Of all the entries below, retype only the lines from the one with "ouve la douceur et la fluidité des meilleurs" through the one with "INGREDIENTS", exactly as they appear.

▼▼▼

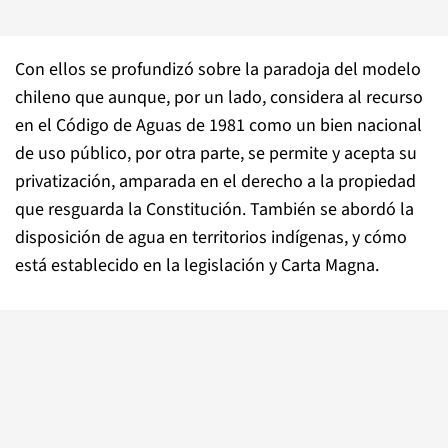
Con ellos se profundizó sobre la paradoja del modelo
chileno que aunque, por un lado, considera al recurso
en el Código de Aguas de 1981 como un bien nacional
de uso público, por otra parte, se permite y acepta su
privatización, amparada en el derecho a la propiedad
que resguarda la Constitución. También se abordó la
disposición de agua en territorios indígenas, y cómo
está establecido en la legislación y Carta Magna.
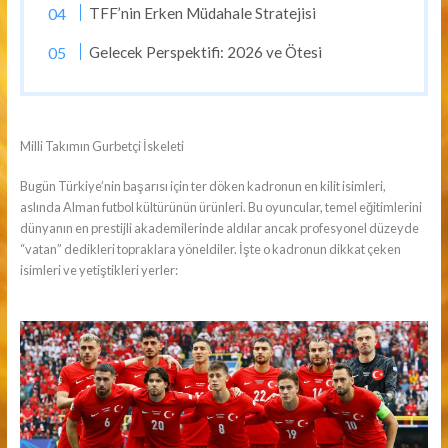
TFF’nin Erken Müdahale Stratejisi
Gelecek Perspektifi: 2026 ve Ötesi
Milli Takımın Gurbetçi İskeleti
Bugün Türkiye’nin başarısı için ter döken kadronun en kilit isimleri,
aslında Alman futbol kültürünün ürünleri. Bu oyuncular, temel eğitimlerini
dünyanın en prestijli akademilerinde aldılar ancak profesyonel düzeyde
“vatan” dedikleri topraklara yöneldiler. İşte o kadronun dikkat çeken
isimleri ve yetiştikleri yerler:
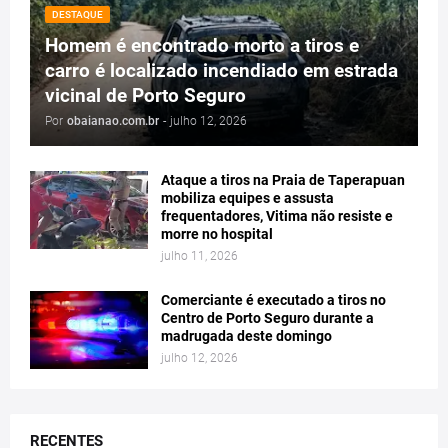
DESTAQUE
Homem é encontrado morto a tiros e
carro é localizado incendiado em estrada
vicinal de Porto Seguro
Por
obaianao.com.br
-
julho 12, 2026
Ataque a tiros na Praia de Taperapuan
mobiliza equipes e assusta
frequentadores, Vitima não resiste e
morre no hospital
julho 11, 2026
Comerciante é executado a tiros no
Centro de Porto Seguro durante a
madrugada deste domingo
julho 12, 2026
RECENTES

▲▲▲
▼▼▼

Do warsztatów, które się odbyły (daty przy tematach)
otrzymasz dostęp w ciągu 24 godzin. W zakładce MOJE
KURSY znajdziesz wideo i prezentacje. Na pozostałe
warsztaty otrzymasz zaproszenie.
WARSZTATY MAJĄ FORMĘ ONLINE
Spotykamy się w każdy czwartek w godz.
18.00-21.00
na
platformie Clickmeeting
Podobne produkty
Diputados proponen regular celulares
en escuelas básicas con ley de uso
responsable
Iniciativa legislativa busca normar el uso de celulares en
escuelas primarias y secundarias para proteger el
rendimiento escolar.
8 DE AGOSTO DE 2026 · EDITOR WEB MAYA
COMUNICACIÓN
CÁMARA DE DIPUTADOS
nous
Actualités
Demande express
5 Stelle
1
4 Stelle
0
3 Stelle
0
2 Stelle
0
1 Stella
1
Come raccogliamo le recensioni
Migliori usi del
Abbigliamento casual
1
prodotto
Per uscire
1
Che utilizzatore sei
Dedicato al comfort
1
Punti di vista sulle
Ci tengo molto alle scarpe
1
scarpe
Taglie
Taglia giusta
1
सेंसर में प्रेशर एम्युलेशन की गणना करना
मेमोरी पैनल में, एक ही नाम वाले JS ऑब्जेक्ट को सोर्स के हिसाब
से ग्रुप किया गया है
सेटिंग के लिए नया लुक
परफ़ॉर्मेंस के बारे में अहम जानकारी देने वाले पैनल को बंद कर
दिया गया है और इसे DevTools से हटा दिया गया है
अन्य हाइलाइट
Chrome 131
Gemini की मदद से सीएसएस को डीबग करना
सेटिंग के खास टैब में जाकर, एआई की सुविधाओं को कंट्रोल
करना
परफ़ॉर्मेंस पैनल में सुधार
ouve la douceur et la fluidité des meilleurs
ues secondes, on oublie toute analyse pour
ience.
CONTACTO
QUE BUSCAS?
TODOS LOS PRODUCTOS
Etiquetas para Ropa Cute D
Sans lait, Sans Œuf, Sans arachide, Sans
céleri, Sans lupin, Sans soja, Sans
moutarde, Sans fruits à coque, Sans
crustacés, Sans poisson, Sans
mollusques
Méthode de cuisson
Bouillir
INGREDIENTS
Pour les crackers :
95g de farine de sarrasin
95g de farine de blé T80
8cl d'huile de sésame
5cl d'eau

▲▲▲
▼▼▼

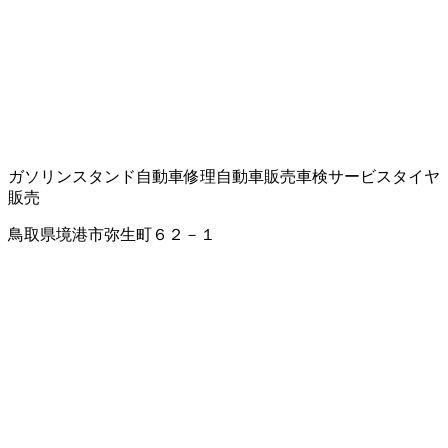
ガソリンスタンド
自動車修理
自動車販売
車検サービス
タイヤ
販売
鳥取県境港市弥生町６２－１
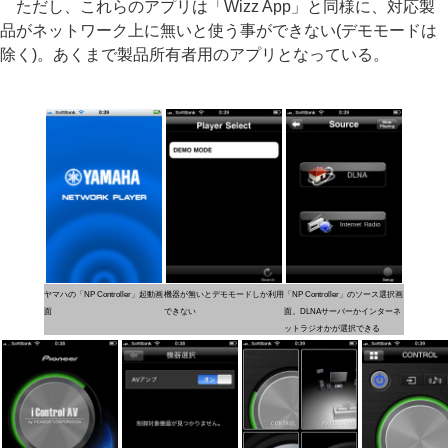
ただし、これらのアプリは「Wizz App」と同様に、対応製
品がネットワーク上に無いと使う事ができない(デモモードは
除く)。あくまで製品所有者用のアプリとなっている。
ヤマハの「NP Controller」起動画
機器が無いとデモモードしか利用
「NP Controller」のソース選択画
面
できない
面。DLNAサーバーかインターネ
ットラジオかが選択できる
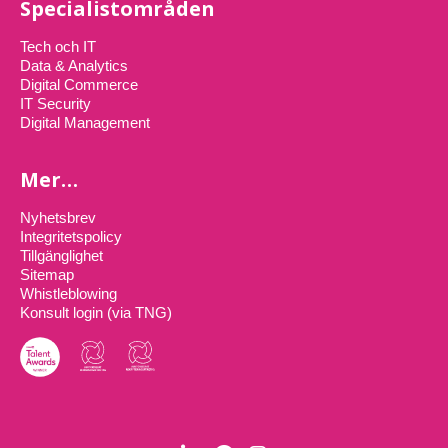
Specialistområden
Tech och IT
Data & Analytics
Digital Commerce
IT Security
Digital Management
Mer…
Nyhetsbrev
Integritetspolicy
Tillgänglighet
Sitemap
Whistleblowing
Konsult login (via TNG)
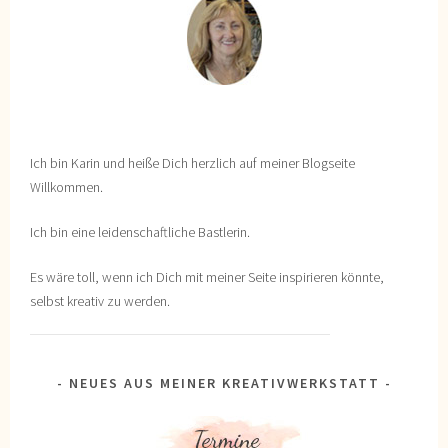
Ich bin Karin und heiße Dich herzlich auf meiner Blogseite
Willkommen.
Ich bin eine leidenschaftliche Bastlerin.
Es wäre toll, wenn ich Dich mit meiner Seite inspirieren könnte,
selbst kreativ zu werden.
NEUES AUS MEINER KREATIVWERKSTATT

▲▲▲

▶ **Expected output**
ouve la douceur et la fluidité des meilleurs
ues secondes, on oublie toute analyse pour
ience.
CONTACTO
QUE BUSCAS?
TODOS LOS PRODUCTOS
Etiquetas para Ropa Cute D
Sans lait, Sans Œuf, Sans arachide, Sans
céleri, Sans lupin, Sans soja, Sans
moutarde, Sans fruits à coque, Sans
crustacés, Sans poisson, Sans
mollusques
Méthode de cuisson
Bouillir
INGREDIENTS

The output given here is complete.